Problem requirements
List all the lines in these records that hold "Courtyard".

Document images with source code

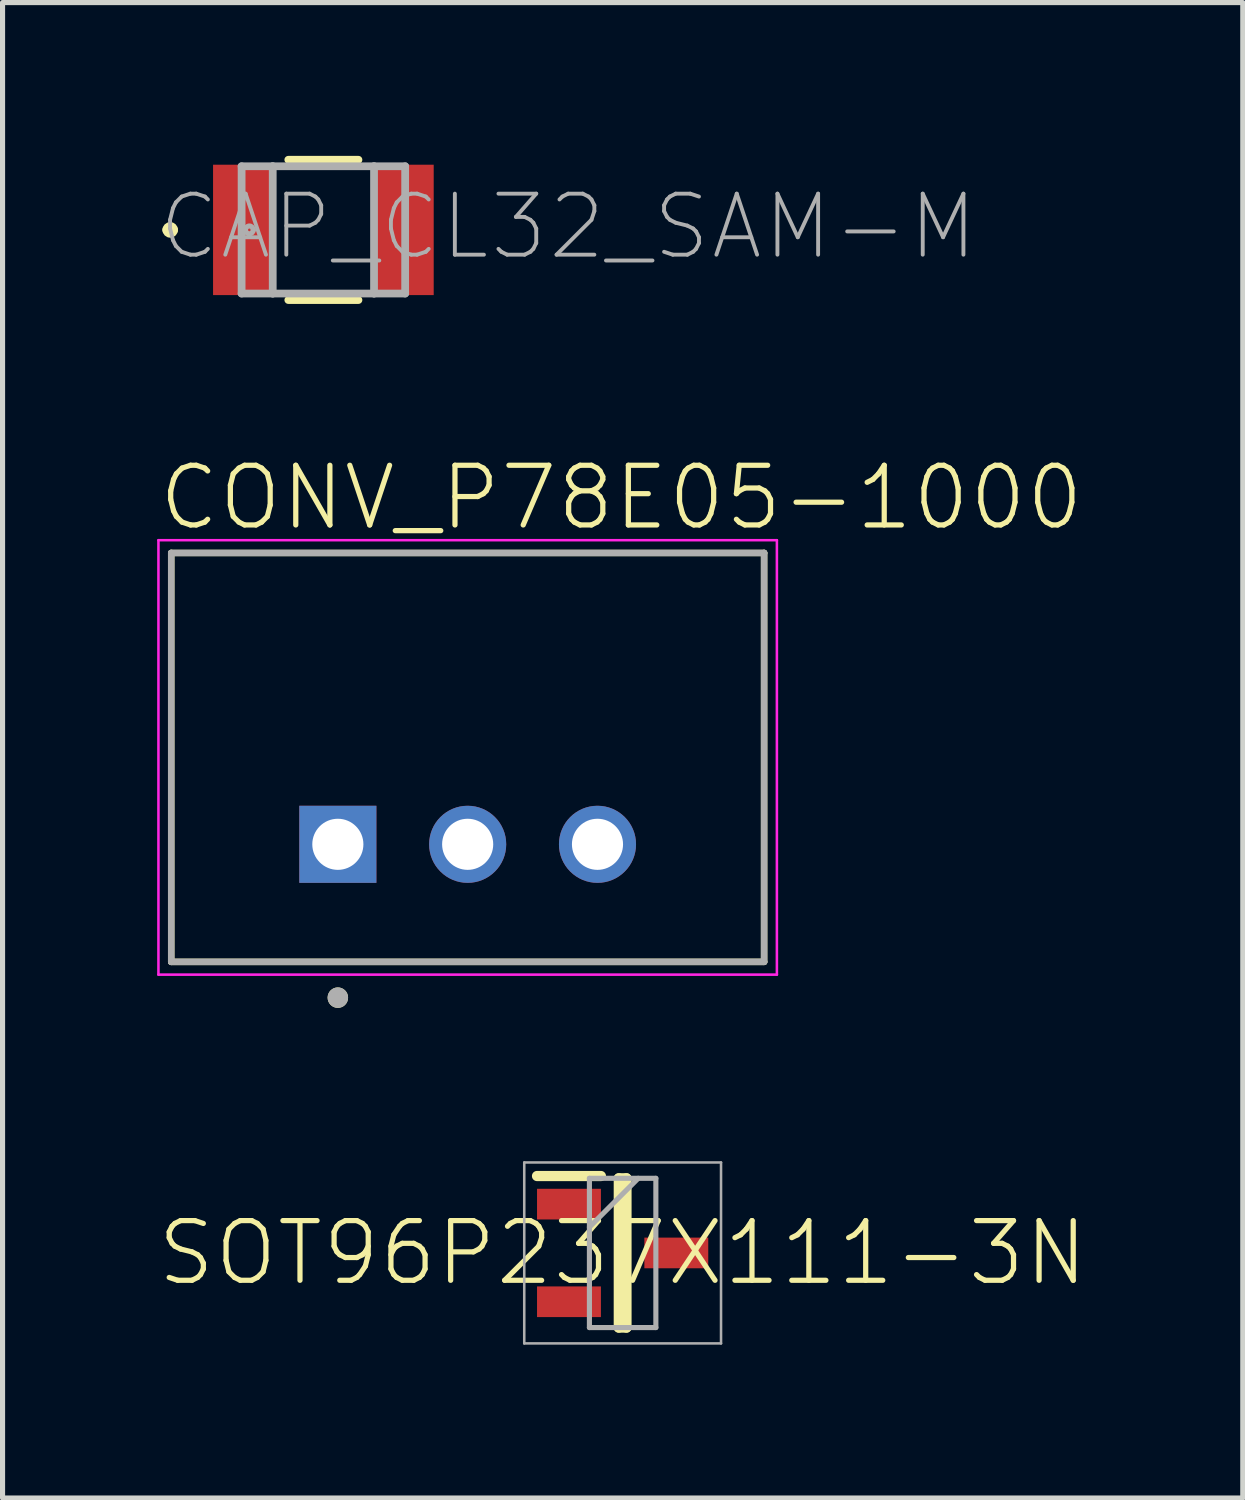
<source format=kicad_pcb>
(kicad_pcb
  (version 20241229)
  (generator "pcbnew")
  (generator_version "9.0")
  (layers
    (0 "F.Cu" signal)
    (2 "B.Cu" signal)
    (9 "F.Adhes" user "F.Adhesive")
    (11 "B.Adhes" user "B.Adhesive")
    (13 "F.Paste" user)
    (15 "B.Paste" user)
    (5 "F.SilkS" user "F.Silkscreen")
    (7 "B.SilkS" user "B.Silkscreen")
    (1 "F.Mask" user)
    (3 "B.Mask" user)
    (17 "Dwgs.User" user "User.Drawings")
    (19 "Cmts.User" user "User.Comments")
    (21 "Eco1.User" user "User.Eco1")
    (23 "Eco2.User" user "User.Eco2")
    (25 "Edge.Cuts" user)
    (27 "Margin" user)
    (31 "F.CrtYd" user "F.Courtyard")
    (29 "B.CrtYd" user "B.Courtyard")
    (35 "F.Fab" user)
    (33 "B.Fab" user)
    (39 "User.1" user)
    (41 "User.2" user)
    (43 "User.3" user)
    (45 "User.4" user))
  (footprint "CAP_CL32_SAM-M"
    (layer "F.Cu")
    (at 3.277 1.448)
    (property "Reference" "CAP_CL32_SAM-M" (at -3.277 0.635 0) (layer "F.Fab") (effects (font (size 1.194 1.194) (thickness 0.076)) (justify left bottom)))
    (fp_line (start -0.686 1.372) (end 0.686 1.372) (stroke (width 0.152) (type solid)) (layer "F.SilkS"))
    (fp_line (start 0.686 -1.372) (end -0.686 -1.372) (stroke (width 0.152) (type solid)) (layer "F.SilkS"))
    (fp_arc (start -3.0734 0) (mid -2.9972 -0.0762) (end -2.921 0) (stroke (width 0.1524) (type solid)) (layer "F.SilkS"))
    (fp_arc (start -2.921 0) (mid -2.9972 0.0762) (end -3.0734 0) (stroke (width 0.1524) (type solid)) (layer "F.SilkS"))
    (fp_line (start -1.6 -1.245) (end -1.6 1.245) (stroke (width 0.152) (type solid)) (layer "F.Fab"))
    (fp_line (start -1.6 1.245) (end -0.991 1.245) (stroke (width 0.152) (type solid)) (layer "F.Fab"))
    (fp_line (start -0.991 -1.245) (end -1.6 -1.245) (stroke (width 0.152) (type solid)) (layer "F.Fab"))
    (fp_line (start -0.991 1.245) (end -0.991 -1.245) (stroke (width 0.152) (type solid)) (layer "F.Fab"))
    (fp_line (start -0.991 1.245) (end 0.991 1.245) (stroke (width 0.152) (type solid)) (layer "F.Fab"))
    (fp_line (start 0.991 -1.245) (end -0.991 -1.245) (stroke (width 0.152) (type solid)) (layer "F.Fab"))
    (fp_line (start 0.991 -1.245) (end 0.991 1.245) (stroke (width 0.152) (type solid)) (layer "F.Fab"))
    (fp_line (start 0.991 1.245) (end 1.6 1.245) (stroke (width 0.152) (type solid)) (layer "F.Fab"))
    (fp_line (start 1.6 -1.245) (end 0.991 -1.245) (stroke (width 0.152) (type solid)) (layer "F.Fab"))
    (fp_line (start 1.6 1.245) (end 1.6 -1.245) (stroke (width 0.152) (type solid)) (layer "F.Fab"))
    (fp_arc (start -1.524 0) (mid -1.4478 -0.0762) (end -1.3716 0) (stroke (width 0.1) (type solid)) (layer "F.Fab"))
    (fp_arc (start -1.3716 0) (mid -1.4478 0.0762) (end -1.524 0) (stroke (width 0.1) (type solid)) (layer "F.Fab"))
    (pad "1" smd rect (at -1.579 0) (size 1.159 2.551) (layers "F.Cu" "F.Mask" "F.Paste"))
    (pad "2" smd rect (at 1.579 0) (size 1.159 2.551) (layers "F.Cu" "F.Mask" "F.Paste"))
    (zone (net_name "") (layer "F.Cu") (hatch edge 0.5) (connect_pads) (min_thickness 0.25) (filled_areas_thickness no) (keepout (tracks not_allowed) (vias not_allowed) (pads not_allowed) (copperpour not_allowed) (footprints allowed)) (placement (enabled no)) (fill) (polygon (pts (xy 2.327 0.198) (xy 4.226 0.198) (xy 4.226 2.698) (xy 2.327 2.698))))
    (zone (net_name "") (layer "F.Cu") (hatch edge 0.5) (connect_pads) (min_thickness 0.25) (filled_areas_thickness no) (keepout (tracks not_allowed) (vias not_allowed) (pads not_allowed) (copperpour not_allowed) (footprints allowed)) (placement (enabled no)) (fill) (polygon (pts (xy 2.327 0.249) (xy 4.226 0.249) (xy 4.226 2.647) (xy 2.327 2.647)))))
  (footprint "SOT96P237X111-3N"
    (layer "F.Cu")
    (at 9.132 21.464)
    (property "Reference" "SOT96P237X111-3N" (at 0 0 0) (layer "F.SilkS") (effects (font (size 1.168 1.168) (thickness 0.102))))
    (fp_line (start -1.675 -1.505) (end -0.425 -1.505) (stroke (width 0.2) (type solid)) (layer "F.SilkS"))
    (fp_line (start -0.075 -1.46) (end 0.075 -1.46) (stroke (width 0.2) (type solid)) (layer "F.SilkS"))
    (fp_line (start -0.075 1.46) (end -0.075 -1.46) (stroke (width 0.2) (type solid)) (layer "F.SilkS"))
    (fp_line (start 0.075 -1.46) (end 0.075 1.46) (stroke (width 0.2) (type solid)) (layer "F.SilkS"))
    (fp_line (start 0.075 1.46) (end -0.075 1.46) (stroke (width 0.2) (type solid)) (layer "F.SilkS"))
    (fp_line (start -1.925 -1.77) (end 1.925 -1.77) (stroke (width 0.05) (type solid)) (layer "F.Fab"))
    (fp_line (start -1.925 1.77) (end -1.925 -1.77) (stroke (width 0.05) (type solid)) (layer "F.Fab"))
    (fp_line (start -0.65 -1.46) (end 0.65 -1.46) (stroke (width 0.1) (type solid)) (layer "F.Fab"))
    (fp_line (start -0.65 -0.505) (end 0.305 -1.46) (stroke (width 0.1) (type solid)) (layer "F.Fab"))
    (fp_line (start -0.65 1.46) (end -0.65 -1.46) (stroke (width 0.1) (type solid)) (layer "F.Fab"))
    (fp_line (start 0.65 -1.46) (end 0.65 1.46) (stroke (width 0.1) (type solid)) (layer "F.Fab"))
    (fp_line (start 0.65 1.46) (end -0.65 1.46) (stroke (width 0.1) (type solid)) (layer "F.Fab"))
    (fp_line (start 1.925 -1.77) (end 1.925 1.77) (stroke (width 0.05) (type solid)) (layer "F.Fab"))
    (fp_line (start 1.925 1.77) (end -1.925 1.77) (stroke (width 0.05) (type solid)) (layer "F.Fab"))
    (pad "1" smd rect (at -1.05 -0.955) (size 1.25 0.6) (layers "F.Cu" "F.Mask" "F.Paste"))
    (pad "2" smd rect (at -1.05 0.955) (size 1.25 0.6) (layers "F.Cu" "F.Mask" "F.Paste"))
    (pad "3" smd rect (at 1.05 0) (size 1.25 0.6) (layers "F.Cu" "F.Mask" "F.Paste")))
  (footprint "CONV_P78E05-1000"
    (layer "F.Cu")
    (at 6.1 13.469)
    (property "Reference" "CONV_P78E05-1000" (at -6.1 -6.1 0) (layer "F.SilkS") (effects (font (size 1.168 1.168) (thickness 0.102)) (justify left bottom)))
    (fp_line (start -5.8 -5.7) (end 5.8 -5.7) (stroke (width 0.127) (type solid)) (layer "F.SilkS"))
    (fp_line (start -5.8 2.3) (end -5.8 -5.7) (stroke (width 0.127) (type solid)) (layer "F.SilkS"))
    (fp_line (start 5.8 -5.7) (end 5.8 2.3) (stroke (width 0.127) (type solid)) (layer "F.SilkS"))
    (fp_line (start 5.8 2.3) (end -5.8 2.3) (stroke (width 0.127) (type solid)) (layer "F.SilkS"))
    (fp_circle (center -2.54 3) (end -2.44 3) (stroke (width 0.2) (type solid)) (fill no) (layer "F.SilkS"))
    (fp_line (start -6.05 -5.95) (end 6.05 -5.95) (stroke (width 0.05) (type solid)) (layer "F.CrtYd"))
    (fp_line (start -6.05 2.55) (end -6.05 -5.95) (stroke (width 0.05) (type solid)) (layer "F.CrtYd"))
    (fp_line (start 6.05 -5.95) (end 6.05 2.55) (stroke (width 0.05) (type solid)) (layer "F.CrtYd"))
    (fp_line (start 6.05 2.55) (end -6.05 2.55) (stroke (width 0.05) (type solid)) (layer "F.CrtYd"))
    (fp_line (start -5.8 -5.7) (end 5.8 -5.7) (stroke (width 0.127) (type solid)) (layer "F.Fab"))
    (fp_line (start -5.8 2.3) (end -5.8 -5.7) (stroke (width 0.127) (type solid)) (layer "F.Fab"))
    (fp_line (start 5.8 -5.7) (end 5.8 2.3) (stroke (width 0.127) (type solid)) (layer "F.Fab"))
    (fp_line (start 5.8 2.3) (end -5.8 2.3) (stroke (width 0.127) (type solid)) (layer "F.Fab"))
    (fp_circle (center -2.54 3) (end -2.44 3) (stroke (width 0.2) (type solid)) (fill no) (layer "F.Fab"))
    (pad "1" thru_hole rect (at -2.54 0) (size 1.508 1.508) (drill 1) (layers "*.Cu" "*.Mask"))
    (pad "2" thru_hole circle (at 0 0) (size 1.508 1.508) (drill 1) (layers "*.Cu" "*.Mask"))
    (pad "3" thru_hole circle (at 2.54 0) (size 1.508 1.508) (drill 1) (layers "*.Cu" "*.Mask")))
  (gr_rect
    (start -3 -3)
    (end 21.265 26.259)
    (stroke (width 0.1) (type default))
    (fill no)
    (layer "Edge.Cuts")))
</source>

Written reply
    (31 "F.CrtYd" user "F.Courtyard")
    (29 "B.CrtYd" user "B.Courtyard")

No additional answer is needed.